* **Material shown**:
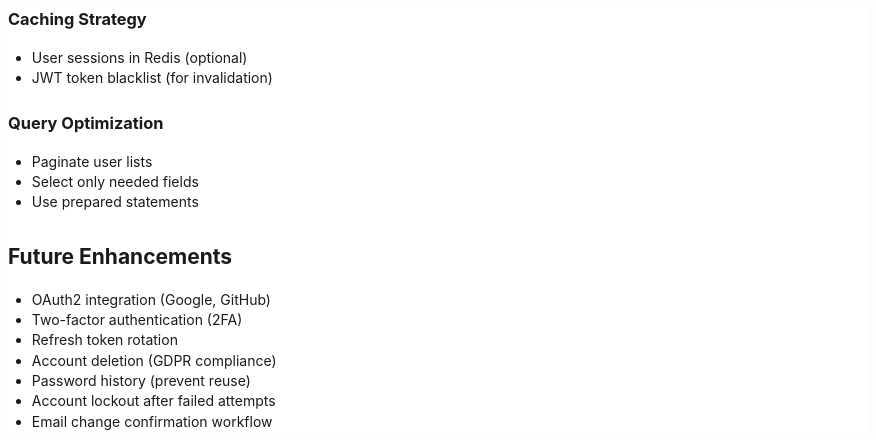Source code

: ### Caching Strategy
- User sessions in Redis (optional)
- JWT token blacklist (for invalidation)

### Query Optimization
- Paginate user lists
- Select only needed fields
- Use prepared statements

## Future Enhancements
- OAuth2 integration (Google, GitHub)
- Two-factor authentication (2FA)
- Refresh token rotation
- Account deletion (GDPR compliance)
- Password history (prevent reuse)
- Account lockout after failed attempts
- Email change confirmation workflow
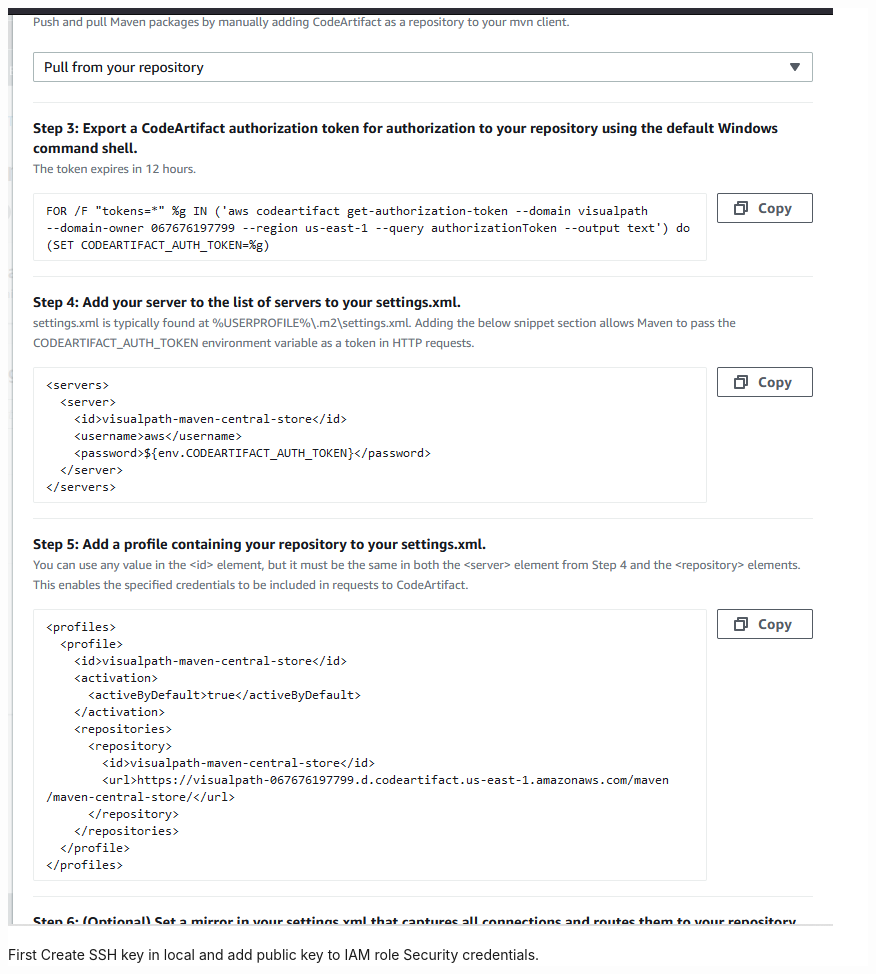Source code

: ![](images/connection.png)

First Create SSH key in local and add public key to IAM role Security credentials.
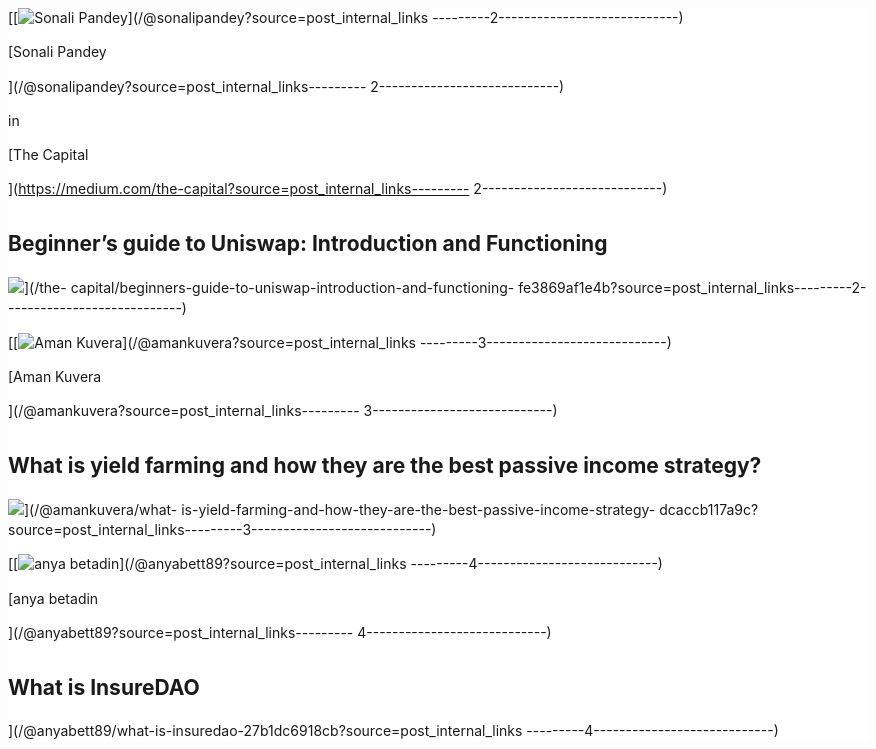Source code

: [[![Sonali
Pandey](https://miro.medium.com/fit/c/40/40/0*5MtR5L0GGzhzQn1J)](/@sonalipandey?source=post_internal_links
---------2----------------------------)

[Sonali Pandey

](/@sonalipandey?source=post_internal_links---------
2----------------------------)

in

[The Capital

](https://medium.com/the-capital?source=post_internal_links---------
2----------------------------)

## Beginner’s guide to Uniswap: Introduction and Functioning

![](https://miro.medium.com/focal/112/112/50/50/1*gYfUM9qd3iuc_Rulk3GqXQ.jpeg)](/the-
capital/beginners-guide-to-uniswap-introduction-and-functioning-
fe3869af1e4b?source=post_internal_links---------2----------------------------)

[[![Aman
Kuvera](https://miro.medium.com/fit/c/40/40/1*wzqB_1aaPAY7ryDj6Xer2Q.png)](/@amankuvera?source=post_internal_links
---------3----------------------------)

[Aman Kuvera

](/@amankuvera?source=post_internal_links---------
3----------------------------)

## What is yield farming and how they are the best passive income strategy?

![](https://miro.medium.com/focal/112/112/50/50/1*pMhCDVRjBapilKmupLWoBw.png)](/@amankuvera/what-
is-yield-farming-and-how-they-are-the-best-passive-income-strategy-
dcaccb117a9c?source=post_internal_links---------3----------------------------)

[[![anya
betadin](https://miro.medium.com/fit/c/40/40/1*NaBXemlxrBMHvwuv6FJk0g.jpeg)](/@anyabett89?source=post_internal_links
---------4----------------------------)

[anya betadin

](/@anyabett89?source=post_internal_links---------
4----------------------------)

## What is InsureDAO

](/@anyabett89/what-is-insuredao-27b1dc6918cb?source=post_internal_links
---------4----------------------------)
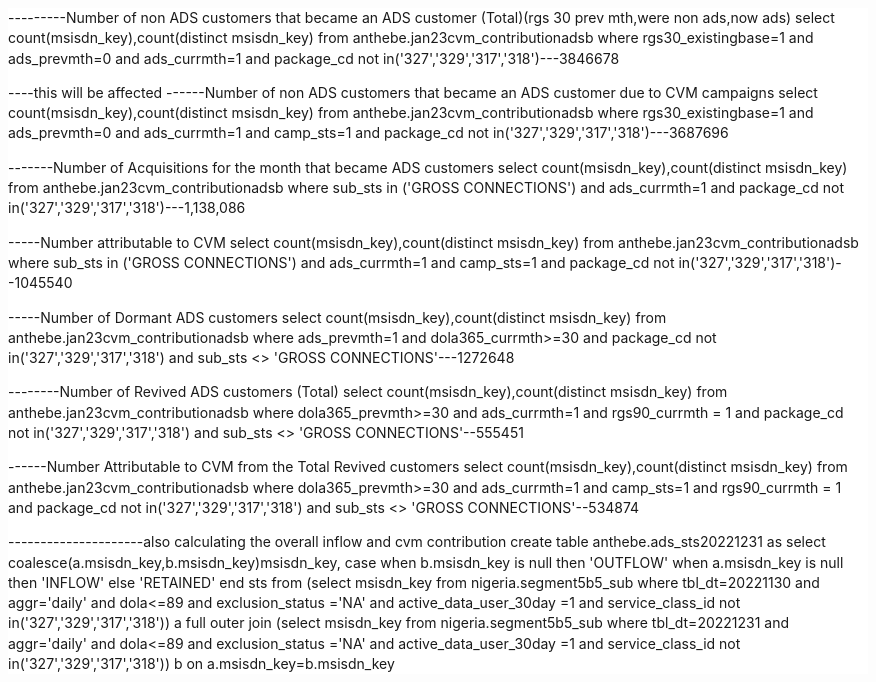 ---------Number of non ADS customers that became an ADS customer (Total)(rgs 30 prev mth,were non ads,now ads)
select count(msisdn_key),count(distinct msisdn_key) from anthebe.jan23cvm_contributionadsb where rgs30_existingbase=1 and ads_prevmth=0
and ads_currmth=1 and package_cd not in('327','329','317','318')---3846678

----this will be affected
------Number of non ADS customers that became an ADS customer due to CVM campaigns
select count(msisdn_key),count(distinct msisdn_key) from anthebe.jan23cvm_contributionadsb where rgs30_existingbase=1 and ads_prevmth=0
and ads_currmth=1 and camp_sts=1 and package_cd not in('327','329','317','318')---3687696

-------Number of Acquisitions for the month that became ADS customers
select count(msisdn_key),count(distinct msisdn_key) from anthebe.jan23cvm_contributionadsb where sub_sts in ('GROSS CONNECTIONS')
and ads_currmth=1 and package_cd not in('327','329','317','318')---1,138,086

-----Number attributable to CVM
select count(msisdn_key),count(distinct msisdn_key) from anthebe.jan23cvm_contributionadsb where sub_sts in ('GROSS CONNECTIONS')
and ads_currmth=1 and camp_sts=1 and package_cd not in('327','329','317','318')--1045540

-----Number of Dormant ADS customers 
select count(msisdn_key),count(distinct msisdn_key) from anthebe.jan23cvm_contributionadsb where ads_prevmth=1 and dola365_currmth>=30
and package_cd not in('327','329','317','318')
and sub_sts <> 'GROSS CONNECTIONS'---1272648

--------Number of Revived ADS customers (Total)
select count(msisdn_key),count(distinct msisdn_key) from anthebe.jan23cvm_contributionadsb where dola365_prevmth>=30 and ads_currmth=1
and rgs90_currmth = 1
and package_cd not in('327','329','317','318')
and sub_sts <> 'GROSS CONNECTIONS'--555451

------Number Attributable to CVM from the Total Revived customers
select count(msisdn_key),count(distinct msisdn_key) from anthebe.jan23cvm_contributionadsb where dola365_prevmth>=30 and ads_currmth=1
and camp_sts=1 and rgs90_currmth = 1 and package_cd not in('327','329','317','318')
and sub_sts <> 'GROSS CONNECTIONS'--534874


---------------------also calculating the overall inflow and cvm contribution
create table anthebe.ads_sts20221231 as
select coalesce(a.msisdn_key,b.msisdn_key)msisdn_key,
case when b.msisdn_key is null then 'OUTFLOW'
when a.msisdn_key is null then 'INFLOW'
else 'RETAINED' end sts 
from 
(select msisdn_key from nigeria.segment5b5_sub where tbl_dt=20221130 and aggr='daily'
and dola<=89 and exclusion_status ='NA' and active_data_user_30day =1
and service_class_id not in('327','329','317','318')) a 
full outer join 
(select msisdn_key from nigeria.segment5b5_sub where tbl_dt=20221231 and aggr='daily'
and dola<=89 and exclusion_status ='NA' and active_data_user_30day =1
and service_class_id not in('327','329','317','318')) b
on a.msisdn_key=b.msisdn_key
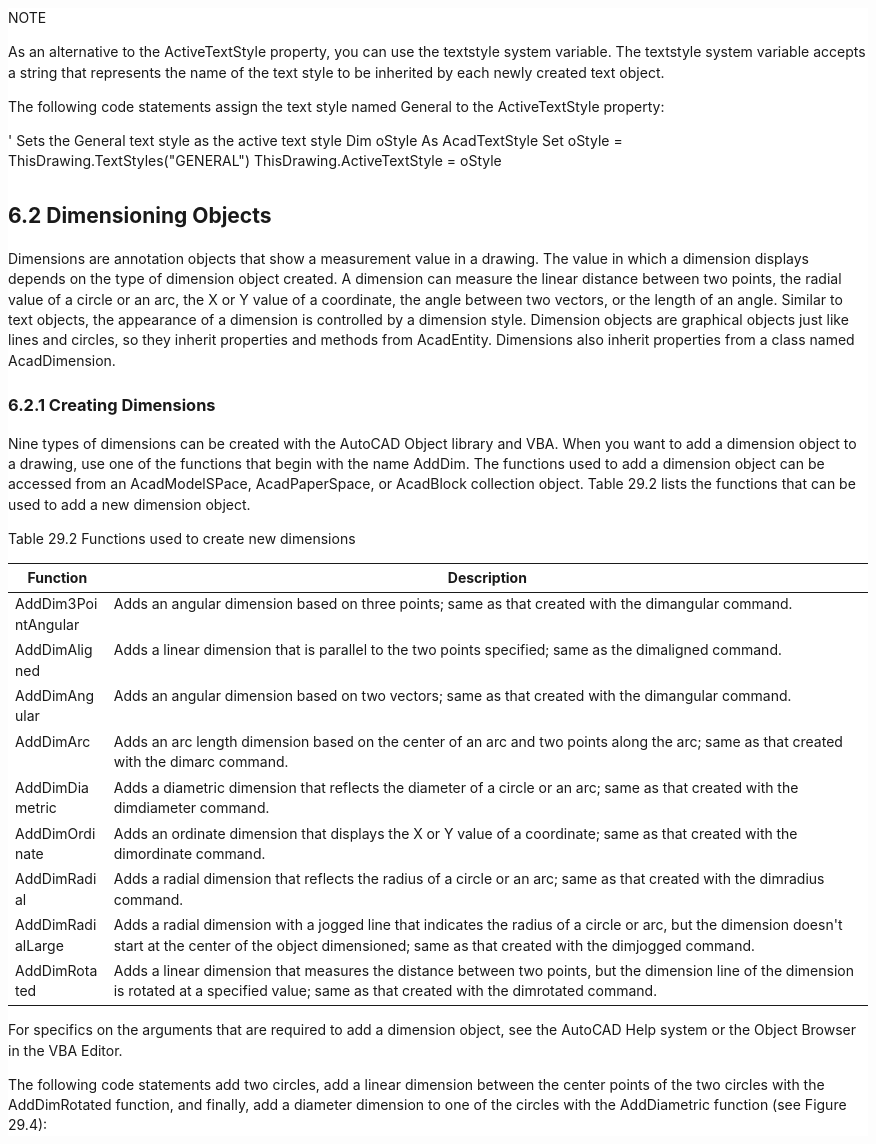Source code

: NOTE

As an alternative to the ActiveTextStyle property, you can use the textstyle system variable. The textstyle system variable accepts a string that represents the name of the text style to be inherited by each newly created text object.

The following code statements assign the text style named General to the ActiveTextStyle property:

' Sets the General text style as the active text style Dim oStyle As AcadTextStyle Set oStyle = ThisDrawing.TextStyles("GENERAL") ThisDrawing.ActiveTextStyle = oStyle

## 6.2 Dimensioning Objects

Dimensions are annotation objects that show a measurement value in a drawing. The value in which a dimension displays depends on the type of dimension object created. A dimension can measure the linear distance between two points, the radial value of a circle or an arc, the X or Y value of a coordinate, the angle between two vectors, or the length of an angle. Similar to text objects, the appearance of a dimension is controlled by a dimension style. Dimension objects are graphical objects just like lines and circles, so they inherit properties and methods from AcadEntity. Dimensions also inherit properties from a class named AcadDimension.

### 6.2.1 Creating Dimensions

Nine types of dimensions can be created with the AutoCAD Object library and VBA. When you want to add a dimension object to a drawing, use one of the functions that begin with the name AddDim. The functions used to add a dimension object can be accessed from an AcadModelSPace, AcadPaperSpace, or AcadBlock collection object. Table 29.2 lists the functions that can be used to add a new dimension object.

Table 29.2 Functions used to create new dimensions

| Function | Description |
| --- | --- |
| AddDim3PointAngular | Adds an angular dimension based on three points; same as that created with the dimangular command. |
| AddDimAligned | Adds a linear dimension that is parallel to the two points specified; same as the dimaligned command. |
| AddDimAngular | Adds an angular dimension based on two vectors; same as that created with the dimangular command. |
| AddDimArc | Adds an arc length dimension based on the center of an arc and two points along the arc; same as that created with the dimarc command. |
| AddDimDiametric | Adds a diametric dimension that reflects the diameter of a circle or an arc; same as that created with the dimdiameter command. |
| AddDimOrdinate | Adds an ordinate dimension that displays the X or Y value of a coordinate; same as that created with the dimordinate command. |
| AddDimRadial | Adds a radial dimension that reflects the radius of a circle or an arc; same as that created with the dimradius command. |
| AddDimRadialLarge | Adds a radial dimension with a jogged line that indicates the radius of a circle or arc, but the dimension doesn't start at the center of the object dimensioned; same as that created with the dimjogged command. |
| AddDimRotated | Adds a linear dimension that measures the distance between two points, but the dimension line of the dimension is rotated at a specified value; same as that created with the dimrotated command. |

For specifics on the arguments that are required to add a dimension object, see the AutoCAD Help system or the Object Browser in the VBA Editor.

The following code statements add two circles, add a linear dimension between the center points of the two circles with the AddDimRotated function, and finally, add a diameter dimension to one of the circles with the AddDiametric function (see Figure 29.4):
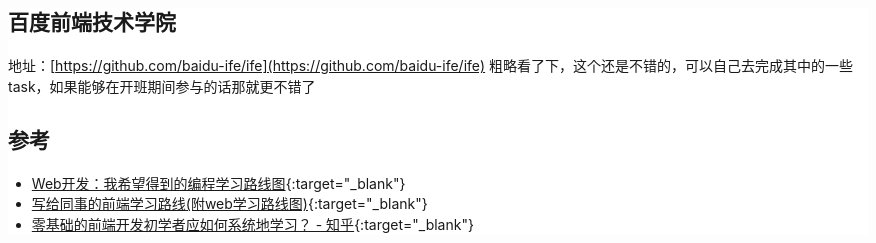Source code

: 
## 百度前端技术学院
 地址：[https://github.com/baidu-ife/ife](https://github.com/baidu-ife/ife)
 粗略看了下，这个还是不错的，可以自己去完成其中的一些 task，如果能够在开班期间参与的话那就更不错了

## 参考

 * [Web开发：我希望得到的编程学习路线图](http://blog.jobbole.com/15213/){:target="_blank"}
 * [写给同事的前端学习路线(附web学习路线图)](http://www.iteye.com/topic/1142987){:target="_blank"}
 * [零基础的前端开发初学者应如何系统地学习？ - 知乎](https://www.zhihu.com/question/19834302){:target="_blank"}




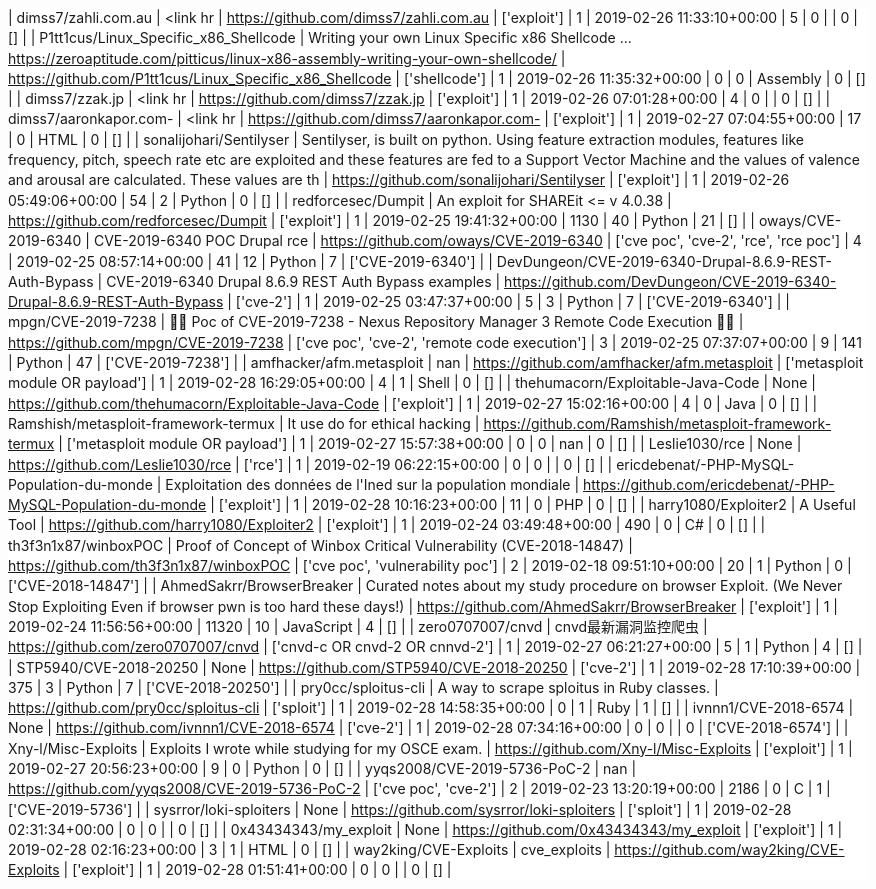 | dimss7/zahli.com.au | <html> <head> <meta charset='utf-8'> <meta name='description' content='F4KS3C, Ghost At Your System'> <meta name='keywords' content='F4KS3C, 99Syndicate'> <title>~Pwned ? ~</title> <link rel='short icon' href='http://oi66.tinypic.com/aa7n7k.jpg'> <link hr | https://github.com/dimss7/zahli.com.au | ['exploit'] | 1 | 2019-02-26 11:33:10+00:00 | 5 | 0 | | 0 | [] |
| P1tt1cus/Linux_Specific_x86_Shellcode | Writing your own Linux Specific x86 Shellcode ... https://zeroaptitude.com/pitticus/linux-x86-assembly-writing-your-own-shellcode/ | https://github.com/P1tt1cus/Linux_Specific_x86_Shellcode | ['shellcode'] | 1 | 2019-02-26 11:35:32+00:00 | 0 | 0 | Assembly | 0 | [] |
| dimss7/zzak.jp | <html> <head> <meta charset='utf-8'> <meta name='description' content='F4KS3C, Ghost At Your System'> <meta name='keywords' content='F4KS3C, 99Syndicate'> <title>~Pwned ? ~</title> <link rel='short icon' href='http://oi66.tinypic.com/aa7n7k.jpg'> <link hr | https://github.com/dimss7/zzak.jp | ['exploit'] | 1 | 2019-02-26 07:01:28+00:00 | 4 | 0 | | 0 | [] |
| dimss7/aaronkapor.com- | <html> <head> <meta charset='utf-8'> <meta name='description' content='F4KS3C, Ghost At Your System'> <meta name='keywords' content='F4KS3C, 99Syndicate'> <title>~Pwned ? ~</title> <link rel='short icon' href='http://oi66.tinypic.com/aa7n7k.jpg'> <link hr | https://github.com/dimss7/aaronkapor.com- | ['exploit'] | 1 | 2019-02-27 07:04:55+00:00 | 17 | 0 | HTML | 0 | [] |
| sonalijohari/Sentilyser | Sentilyser, is built on python. Using feature extraction modules, features like frequency, pitch, speech rate etc are exploited and these features are fed to a Support Vector Machine and the values of valence and arousal are calculated. These values are th | https://github.com/sonalijohari/Sentilyser | ['exploit'] | 1 | 2019-02-26 05:49:06+00:00 | 54 | 2 | Python | 0 | [] |
| redforcesec/Dumpit | An exploit for SHAREit <= v 4.0.38 | https://github.com/redforcesec/Dumpit | ['exploit'] | 1 | 2019-02-25 19:41:32+00:00 | 1130 | 40 | Python | 21 | [] |
| oways/CVE-2019-6340 | CVE-2019-6340 POC Drupal rce | https://github.com/oways/CVE-2019-6340 | ['cve poc', 'cve-2', 'rce', 'rce poc'] | 4 | 2019-02-25 08:57:14+00:00 | 41 | 12 | Python | 7 | ['CVE-2019-6340'] |
| DevDungeon/CVE-2019-6340-Drupal-8.6.9-REST-Auth-Bypass | CVE-2019-6340 Drupal 8.6.9 REST Auth Bypass examples | https://github.com/DevDungeon/CVE-2019-6340-Drupal-8.6.9-REST-Auth-Bypass | ['cve-2'] | 1 | 2019-02-25 03:47:37+00:00 | 5 | 3 | Python | 7 | ['CVE-2019-6340'] |
| mpgn/CVE-2019-7238 | 🐱‍💻 Poc of CVE-2019-7238 - Nexus Repository Manager 3 Remote Code Execution 🐱‍💻 | https://github.com/mpgn/CVE-2019-7238 | ['cve poc', 'cve-2', 'remote code execution'] | 3 | 2019-02-25 07:37:07+00:00 | 9 | 141 | Python | 47 | ['CVE-2019-7238'] |
| amfhacker/afm.metasploit | nan | https://github.com/amfhacker/afm.metasploit | ['metasploit module OR payload'] | 1 | 2019-02-28 16:29:05+00:00 | 4 | 1 | Shell | 0 | [] |
| thehumacorn/Exploitable-Java-Code | None | https://github.com/thehumacorn/Exploitable-Java-Code | ['exploit'] | 1 | 2019-02-27 15:02:16+00:00 | 4 | 0 | Java | 0 | [] |
| Ramshish/metasploit-framework-termux | It use do for ethical hacking | https://github.com/Ramshish/metasploit-framework-termux | ['metasploit module OR payload'] | 1 | 2019-02-27 15:57:38+00:00 | 0 | 0 | nan | 0 | [] |
| Leslie1030/rce | None | https://github.com/Leslie1030/rce | ['rce'] | 1 | 2019-02-19 06:22:15+00:00 | 0 | 0 | | 0 | [] |
| ericdebenat/-PHP-MySQL-Population-du-monde | Exploitation des données de l'Ined sur la population mondiale | https://github.com/ericdebenat/-PHP-MySQL-Population-du-monde | ['exploit'] | 1 | 2019-02-28 10:16:23+00:00 | 11 | 0 | PHP | 0 | [] |
| harry1080/Exploiter2 | A Useful Tool | https://github.com/harry1080/Exploiter2 | ['exploit'] | 1 | 2019-02-24 03:49:48+00:00 | 490 | 0 | C# | 0 | [] |
| th3f3n1x87/winboxPOC | Proof of Concept of Winbox Critical Vulnerability (CVE-2018-14847) | https://github.com/th3f3n1x87/winboxPOC | ['cve poc', 'vulnerability poc'] | 2 | 2019-02-18 09:51:10+00:00 | 20 | 1 | Python | 0 | ['CVE-2018-14847'] |
| AhmedSakrr/BrowserBreaker | Curated notes about my study procedure on browser Exploit. (We Never Stop Exploiting Even if browser pwn is too hard these days!) | https://github.com/AhmedSakrr/BrowserBreaker | ['exploit'] | 1 | 2019-02-24 11:56:56+00:00 | 11320 | 10 | JavaScript | 4 | [] |
| zero0707007/cnvd | cnvd最新漏洞监控爬虫 | https://github.com/zero0707007/cnvd | ['cnvd-c OR cnvd-2 OR cnnvd-2'] | 1 | 2019-02-27 06:21:27+00:00 | 5 | 1 | Python | 4 | [] |
| STP5940/CVE-2018-20250 | None | https://github.com/STP5940/CVE-2018-20250 | ['cve-2'] | 1 | 2019-02-28 17:10:39+00:00 | 375 | 3 | Python | 7 | ['CVE-2018-20250'] |
| pry0cc/sploitus-cli | A way to scrape sploitus in Ruby classes. | https://github.com/pry0cc/sploitus-cli | ['sploit'] | 1 | 2019-02-28 14:58:35+00:00 | 0 | 1 | Ruby | 1 | [] |
| ivnnn1/CVE-2018-6574 | None | https://github.com/ivnnn1/CVE-2018-6574 | ['cve-2'] | 1 | 2019-02-28 07:34:16+00:00 | 0 | 0 | | 0 | ['CVE-2018-6574'] |
| Xny-l/Misc-Exploits | Exploits I wrote while studying for my OSCE exam. | https://github.com/Xny-l/Misc-Exploits | ['exploit'] | 1 | 2019-02-27 20:56:23+00:00 | 9 | 0 | Python | 0 | [] |
| yyqs2008/CVE-2019-5736-PoC-2 | nan | https://github.com/yyqs2008/CVE-2019-5736-PoC-2 | ['cve poc', 'cve-2'] | 2 | 2019-02-23 13:20:19+00:00 | 2186 | 0 | C | 1 | ['CVE-2019-5736'] |
| sysrror/loki-sploiters | None | https://github.com/sysrror/loki-sploiters | ['sploit'] | 1 | 2019-02-28 02:31:34+00:00 | 0 | 0 | | 0 | [] |
| 0x43434343/my_exploit | None | https://github.com/0x43434343/my_exploit | ['exploit'] | 1 | 2019-02-28 02:16:23+00:00 | 3 | 1 | HTML | 0 | [] |
| way2king/CVE-Exploits | cve_exploits | https://github.com/way2king/CVE-Exploits | ['exploit'] | 1 | 2019-02-28 01:51:41+00:00 | 0 | 0 | | 0 | [] |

* **Exercise description**: In the listing above, find the line with "0 | PHP | 0 | [] |" and the line with "0 | ['CVE-2018-6574'] |", then print exactly those lines and every line between them.

* **Task response**:
| ericdebenat/-PHP-MySQL-Population-du-monde | Exploitation des données de l'Ined sur la population mondiale | https://github.com/ericdebenat/-PHP-MySQL-Population-du-monde | ['exploit'] | 1 | 2019-02-28 10:16:23+00:00 | 11 | 0 | PHP | 0 | [] |
| harry1080/Exploiter2 | A Useful Tool | https://github.com/harry1080/Exploiter2 | ['exploit'] | 1 | 2019-02-24 03:49:48+00:00 | 490 | 0 | C# | 0 | [] |
| th3f3n1x87/winboxPOC | Proof of Concept of Winbox Critical Vulnerability (CVE-2018-14847) | https://github.com/th3f3n1x87/winboxPOC | ['cve poc', 'vulnerability poc'] | 2 | 2019-02-18 09:51:10+00:00 | 20 | 1 | Python | 0 | ['CVE-2018-14847'] |
| AhmedSakrr/BrowserBreaker | Curated notes about my study procedure on browser Exploit. (We Never Stop Exploiting Even if browser pwn is too hard these days!) | https://github.com/AhmedSakrr/BrowserBreaker | ['exploit'] | 1 | 2019-02-24 11:56:56+00:00 | 11320 | 10 | JavaScript | 4 | [] |
| zero0707007/cnvd | cnvd最新漏洞监控爬虫 | https://github.com/zero0707007/cnvd | ['cnvd-c OR cnvd-2 OR cnnvd-2'] | 1 | 2019-02-27 06:21:27+00:00 | 5 | 1 | Python | 4 | [] |
| STP5940/CVE-2018-20250 | None | https://github.com/STP5940/CVE-2018-20250 | ['cve-2'] | 1 | 2019-02-28 17:10:39+00:00 | 375 | 3 | Python | 7 | ['CVE-2018-20250'] |
| pry0cc/sploitus-cli | A way to scrape sploitus in Ruby classes. | https://github.com/pry0cc/sploitus-cli | ['sploit'] | 1 | 2019-02-28 14:58:35+00:00 | 0 | 1 | Ruby | 1 | [] |
| ivnnn1/CVE-2018-6574 | None | https://github.com/ivnnn1/CVE-2018-6574 | ['cve-2'] | 1 | 2019-02-28 07:34:16+00:00 | 0 | 0 | | 0 | ['CVE-2018-6574'] |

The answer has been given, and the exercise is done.